**The task**
Transcribe the entries exactly. Start at the top, stop after the line with "Critical Success Factors", and omit every picture.

------------------------------------------------------------------------

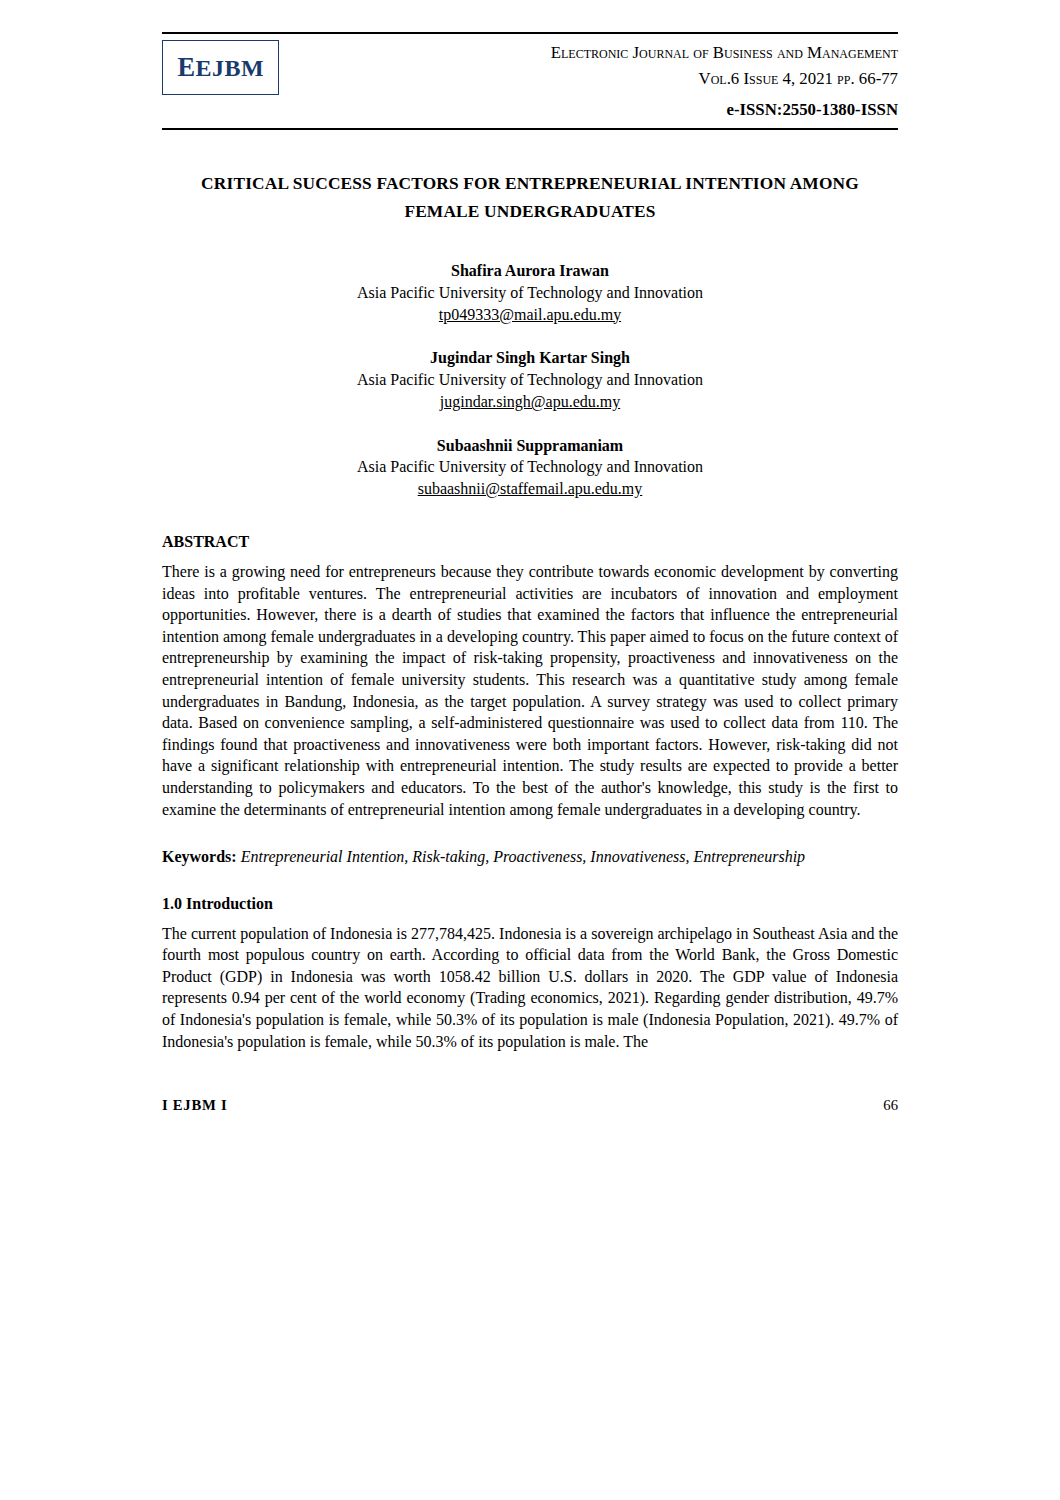EEJBM
Electronic Journal of Business and Management
Vol.6 Issue 4, 2021 pp. 66-77 e-ISSN:2550-1380-ISSN
Critical Success Factors for Entrepreneurial Intention Among Female Undergraduates
Shafira Aurora Irawan Asia Pacific University of Technology and Innovation tp049333@mail.apu.edu.my
Jugindar Singh Kartar Singh Asia Pacific University of Technology and Innovation jugindar.singh@apu.edu.my
Subaashnii Suppramaniam Asia Pacific University of Technology and Innovation subaashnii@staffemail.apu.edu.my
ABSTRACT
There is a growing need for entrepreneurs because they contribute towards economic development by converting ideas into profitable ventures. The entrepreneurial activities are incubators of innovation and employment opportunities. However, there is a dearth of studies that examined the factors that influence the entrepreneurial intention among female undergraduates in a developing country. This paper aimed to focus on the future context of entrepreneurship by examining the impact of risk-taking propensity, proactiveness and innovativeness on the entrepreneurial intention of female university students. This research was a quantitative study among female undergraduates in Bandung, Indonesia, as the target population. A survey strategy was used to collect primary data. Based on convenience sampling, a self-administered questionnaire was used to collect data from 110. The findings found that proactiveness and innovativeness were both important factors. However, risk-taking did not have a significant relationship with entrepreneurial intention. The study results are expected to provide a better understanding to policymakers and educators. To the best of the author's knowledge, this study is the first to examine the determinants of entrepreneurial intention among female undergraduates in a developing country.
Keywords: Entrepreneurial Intention, Risk-taking, Proactiveness, Innovativeness, Entrepreneurship
1.0 Introduction
The current population of Indonesia is 277,784,425. Indonesia is a sovereign archipelago in Southeast Asia and the fourth most populous country on earth. According to official data from the World Bank, the Gross Domestic Product (GDP) in Indonesia was worth 1058.42 billion U.S. dollars in 2020. The GDP value of Indonesia represents 0.94 per cent of the world economy (Trading economics, 2021). Regarding gender distribution, 49.7% of Indonesia's population is female, while 50.3% of its population is male (Indonesia Population, 2021). 49.7% of Indonesia's population is female, while 50.3% of its population is male. The
I EJBM I 66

------------------------------------------------------------------------

**Worked solution**
EEJBM
Electronic Journal of Business and Management
Vol.6 Issue 4, 2021 pp. 66-77 e-ISSN:2550-1380-ISSN
Critical Success Factors for Entrepreneurial Intention Among Female Undergraduates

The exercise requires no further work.